ASSIGNED TASK: Report all lines below with the word "iluminación".

TASK MATERIAL:
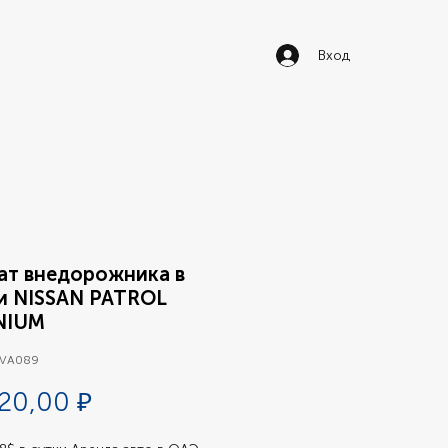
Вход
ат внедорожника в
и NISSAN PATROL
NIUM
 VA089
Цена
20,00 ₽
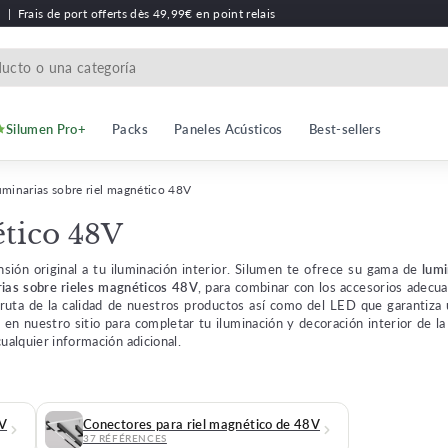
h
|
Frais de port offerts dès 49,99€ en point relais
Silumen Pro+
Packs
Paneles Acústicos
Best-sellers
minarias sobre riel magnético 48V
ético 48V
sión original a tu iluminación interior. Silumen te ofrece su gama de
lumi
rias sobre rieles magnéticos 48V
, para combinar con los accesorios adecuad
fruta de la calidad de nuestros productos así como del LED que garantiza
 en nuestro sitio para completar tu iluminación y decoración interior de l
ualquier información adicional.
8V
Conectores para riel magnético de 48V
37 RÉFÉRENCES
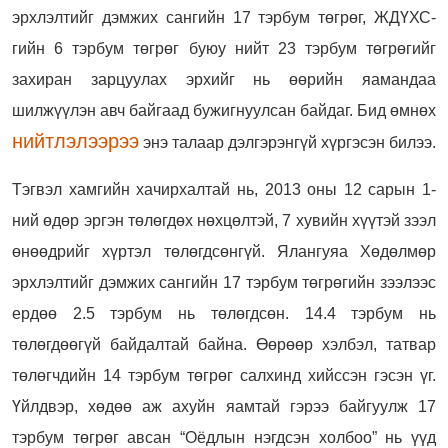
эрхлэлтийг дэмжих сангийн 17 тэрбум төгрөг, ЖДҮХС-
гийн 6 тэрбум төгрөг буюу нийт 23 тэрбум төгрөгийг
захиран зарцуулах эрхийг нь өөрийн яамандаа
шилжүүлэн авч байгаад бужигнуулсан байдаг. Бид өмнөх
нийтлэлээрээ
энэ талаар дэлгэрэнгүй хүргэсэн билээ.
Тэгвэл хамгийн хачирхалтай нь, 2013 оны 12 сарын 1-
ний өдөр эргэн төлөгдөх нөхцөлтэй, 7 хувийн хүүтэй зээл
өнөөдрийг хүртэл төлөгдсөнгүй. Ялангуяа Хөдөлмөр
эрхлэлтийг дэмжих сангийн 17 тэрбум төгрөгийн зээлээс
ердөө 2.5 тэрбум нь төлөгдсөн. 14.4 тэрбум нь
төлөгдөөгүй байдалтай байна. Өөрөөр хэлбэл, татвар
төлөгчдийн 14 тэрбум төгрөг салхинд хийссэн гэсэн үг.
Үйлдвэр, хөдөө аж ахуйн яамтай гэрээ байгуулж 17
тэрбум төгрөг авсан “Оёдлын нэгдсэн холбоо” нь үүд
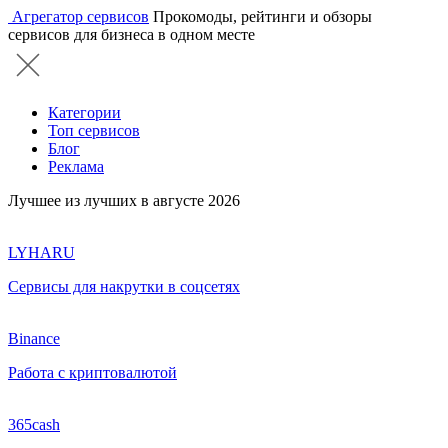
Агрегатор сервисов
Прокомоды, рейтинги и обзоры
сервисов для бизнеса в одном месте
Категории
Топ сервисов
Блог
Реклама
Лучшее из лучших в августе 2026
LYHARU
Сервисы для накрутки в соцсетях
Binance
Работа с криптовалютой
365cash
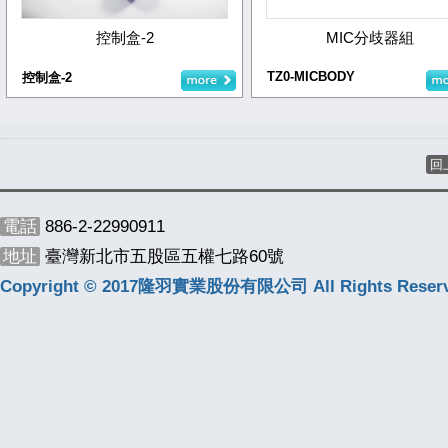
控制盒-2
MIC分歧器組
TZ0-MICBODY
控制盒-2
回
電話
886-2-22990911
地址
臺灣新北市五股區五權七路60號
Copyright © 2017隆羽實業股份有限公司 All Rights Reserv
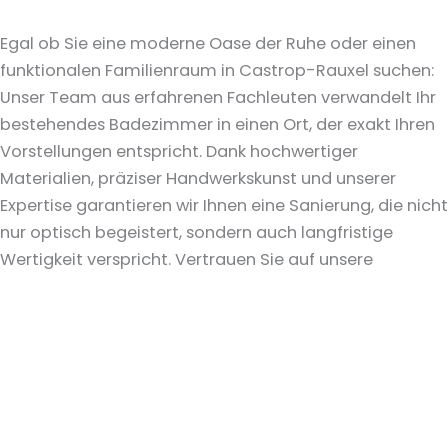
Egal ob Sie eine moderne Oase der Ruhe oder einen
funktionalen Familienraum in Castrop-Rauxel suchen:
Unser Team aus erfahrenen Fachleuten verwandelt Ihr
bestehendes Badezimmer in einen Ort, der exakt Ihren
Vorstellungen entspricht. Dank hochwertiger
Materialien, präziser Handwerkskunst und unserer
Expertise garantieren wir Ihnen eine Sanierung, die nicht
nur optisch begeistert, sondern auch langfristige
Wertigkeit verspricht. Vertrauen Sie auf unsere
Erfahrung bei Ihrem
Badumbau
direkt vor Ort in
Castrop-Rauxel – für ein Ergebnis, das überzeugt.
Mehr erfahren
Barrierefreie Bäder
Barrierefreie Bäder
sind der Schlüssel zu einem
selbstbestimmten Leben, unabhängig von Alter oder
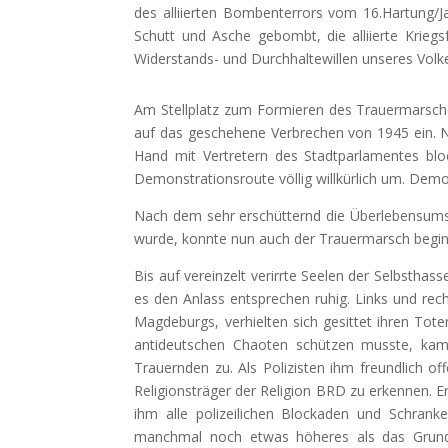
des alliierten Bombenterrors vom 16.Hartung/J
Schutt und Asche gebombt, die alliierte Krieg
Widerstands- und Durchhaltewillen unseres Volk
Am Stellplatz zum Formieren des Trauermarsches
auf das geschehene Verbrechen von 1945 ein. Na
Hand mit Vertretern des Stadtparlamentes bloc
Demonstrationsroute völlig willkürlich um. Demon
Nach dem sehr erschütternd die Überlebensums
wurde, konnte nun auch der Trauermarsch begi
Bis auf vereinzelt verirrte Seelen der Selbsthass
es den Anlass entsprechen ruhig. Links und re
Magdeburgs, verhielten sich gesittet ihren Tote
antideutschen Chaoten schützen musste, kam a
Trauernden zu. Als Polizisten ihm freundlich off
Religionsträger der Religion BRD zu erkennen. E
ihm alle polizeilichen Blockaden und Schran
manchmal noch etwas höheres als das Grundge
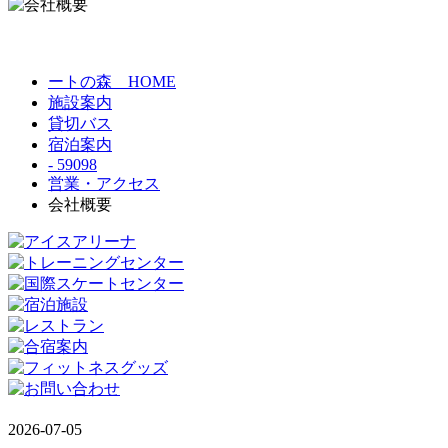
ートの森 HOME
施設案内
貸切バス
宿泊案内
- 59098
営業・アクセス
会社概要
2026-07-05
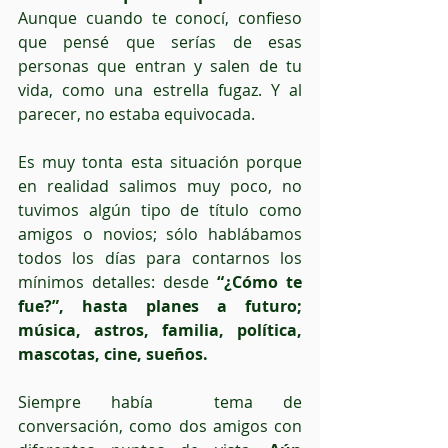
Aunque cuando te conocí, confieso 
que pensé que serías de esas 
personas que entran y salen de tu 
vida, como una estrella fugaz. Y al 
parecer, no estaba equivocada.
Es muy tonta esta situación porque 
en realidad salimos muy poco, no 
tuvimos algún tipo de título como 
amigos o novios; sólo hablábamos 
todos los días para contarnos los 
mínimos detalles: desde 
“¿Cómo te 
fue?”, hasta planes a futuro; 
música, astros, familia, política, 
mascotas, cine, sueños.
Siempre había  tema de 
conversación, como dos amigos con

SOLUTION BELOW:
sión original a tu iluminación interior. Silumen te ofrece su gama de
 en nuestro sitio para completar tu iluminación y decoración interior de l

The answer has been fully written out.